A relation between the resonance neutron peak and ARPES data in cuprates

TL;DR

This paper links the neutron resonance peak and ARPES spectral features in cuprates as manifestations of the same spin fluctuation feedback effect in a $d$-wave superconductor, using a strong coupling spin-fermion model.

Contribution

It demonstrates that both neutron and ARPES features originate from the same physical mechanism within a strong coupling spin-fermion framework, unifying two experimental observations.

Findings

Resonance peak energy is proportional to inverse correlation length.

Peak-dip separation in ARPES equals the resonance energy.

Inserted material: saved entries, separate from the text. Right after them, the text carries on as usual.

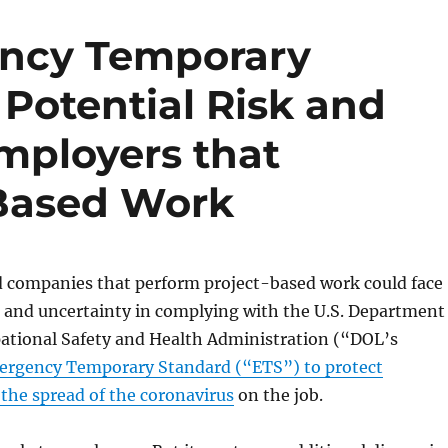
ncy Temporary
Potential Risk and
mployers that
-Based Work
companies that perform project-based work could face
s and uncertainty in complying with the U.S. Department
pational Safety and Health Administration (“DOL’s
rgency Temporary Standard (“ETS”) to protect
the spread of the coronavirus
on the job.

Spin fluctuations cause the peak/dip/hump spectral features.

Abstract

We argue that the resonant peak observed in neutron scattering experiments on superconducting cuprates and the peak/dip/hump features observed in ARPES measurements are byproducts of the same physical phenomenon. We argue that both are due to feedback effects on the damping of spin fluctuations in a $d-$wave superconductor. We consider the spin-fermion model at strong coupling, solve a set of coupled integral equations for fermionic and bosonic propagators and show that the dynamical spin susceptibility below $T_c$ possesses the resonance peak at $\Omega_{res} \propto \xi^{-1}$. The scattering of these magnetic excitations by electrons gives rise to a peak/dip/hump behavior of the electronic spectral function, the peak-dip separation is exactly $\Omega_{res}$.